● Document excerpt:
Question

A box contains \[6\] apples, \[5\] oranges and \[8\] mangoes.
I.In how many different ways can a fruit be selected from the box?
II.In how many different ways can an apple and an orange be selected?

Answer 1

Hint: We can solve this problem using the concept of Combinations. Combinations are the way of selecting the objects or numbers from a group of objects or collection, in such a way that the order of the objects does not matter.

Complete step by step solution:
I.Given that:
The number of apples in a box \[ = 6\]
The number of oranges in a box \[ = 5\]
The number of mangoes in a box \[ = 8\]
Then, the total number of fruits in a box is given by \[19\]
Let us find the number of different ways of selecting a fruit from the box is given as follows
Since we have to select one fruit out of 19 fruits and is \[{ = ^{19}}{C_1}\]
On simplification We get \[^{19}{C_1} = 19\]
Therefore, the number of different ways of selecting a fruit from the box is \[ = 19\] .
So, the correct answer is “19”.

● Problem:
In the fruit-box problem, what total number of fruits does the solution give for the box?

● Data for review:
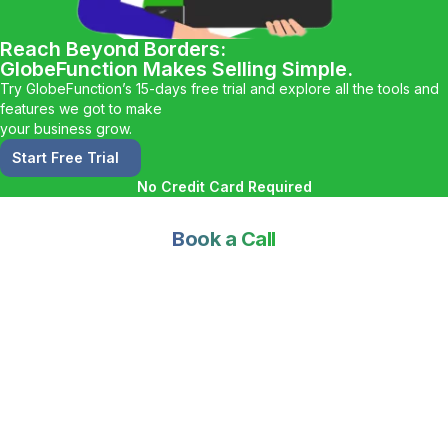
Reach Beyond Borders:
GlobeFunction Makes Selling Simple.
Try GlobeFunction’s 15-days free trial and explore all the tools and
features we got to make
your business grow.
Start Free Trial
No Credit Card Required
Book a Call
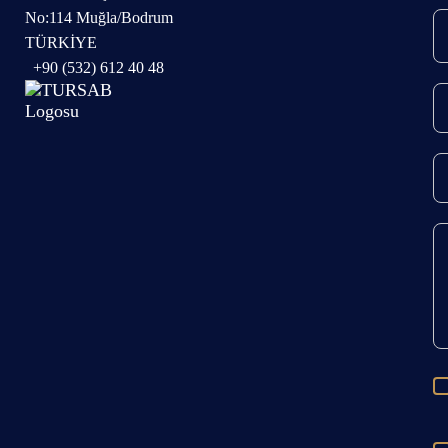
No:114 Muğla/Bodrum
TÜRKİYE
+90 (532) 612 40 48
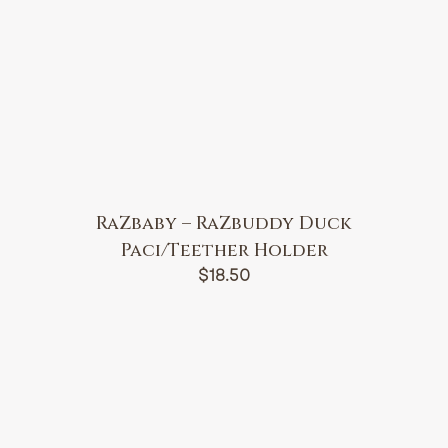
RaZbaby – RaZbuddy Duck
Paci/Teether Holder
$
18.50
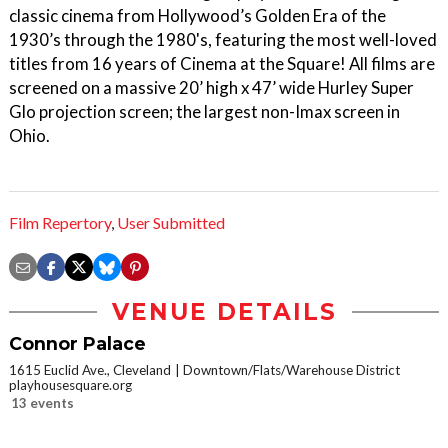
classic cinema from Hollywood’s Golden Era of the
1930’s through the 1980's, featuring the most well-loved
titles from 16 years of Cinema at the Square! All films are
screened on a massive 20’ high x 47’ wide Hurley Super
Glo projection screen; the largest non-Imax screen in
Ohio.
Film Repertory
,
User Submitted
VENUE DETAILS
Connor Palace
1615 Euclid Ave., Cleveland
Downtown/Flats/Warehouse District
playhousesquare.org
13 events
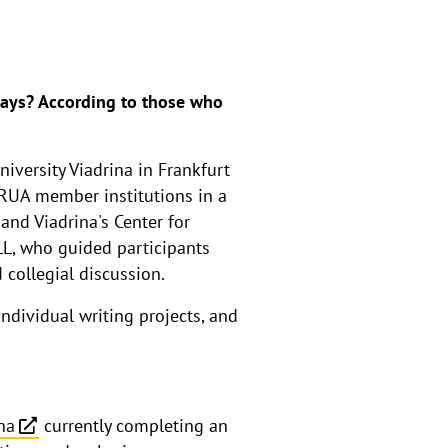
days? According to those who
iversity Viadrina in Frankfurt
RUA member institutions in a
nd Viadrina's Center for
ZLL, who guided participants
 collegial discussion.
individual writing projects, and
na
currently completing an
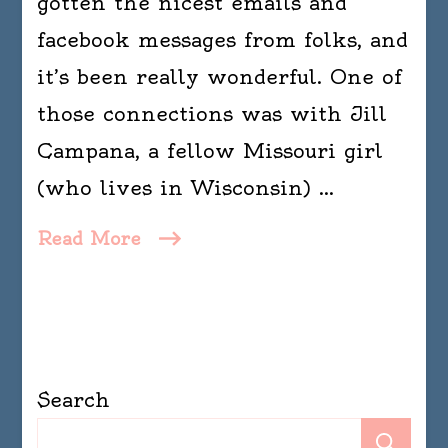
gotten the nicest emails and
facebook messages from folks, and
it’s been really wonderful. One of
those connections was with Jill
Campana, a fellow Missouri girl
(who lives in Wisconsin) …
Read More
Search
Se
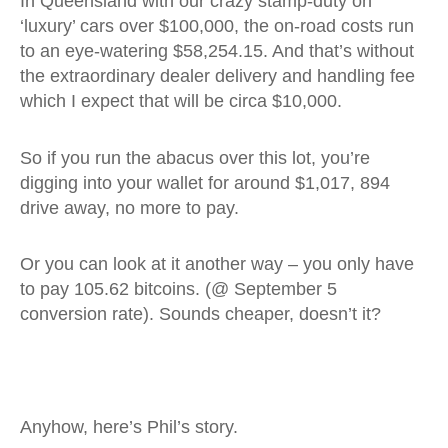
In Queensland with our crazy stamp-duty on
‘luxury’ cars over $100,000, the on-road costs run
to an eye-watering $58,254.15. And that’s without
the extraordinary dealer delivery and handling fee
which I expect that will be circa $10,000.
So if you run the abacus over this lot, you’re
digging into your wallet for around $1,017, 894
drive away, no more to pay.
Or you can look at it another way – you only have
to pay 105.62 bitcoins. (@ September 5
conversion rate). Sounds cheaper, doesn’t it?
Anyhow, here’s Phil’s story.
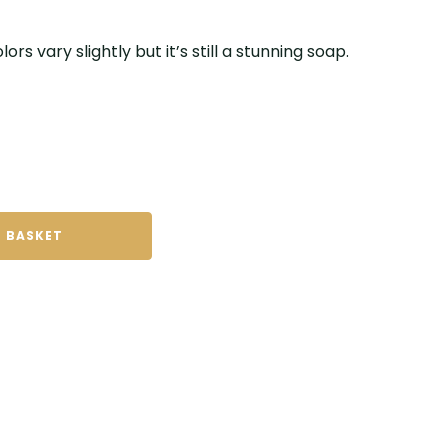
ors vary slightly but it’s still a stunning soap.
 BASKET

● Completed exercise:
19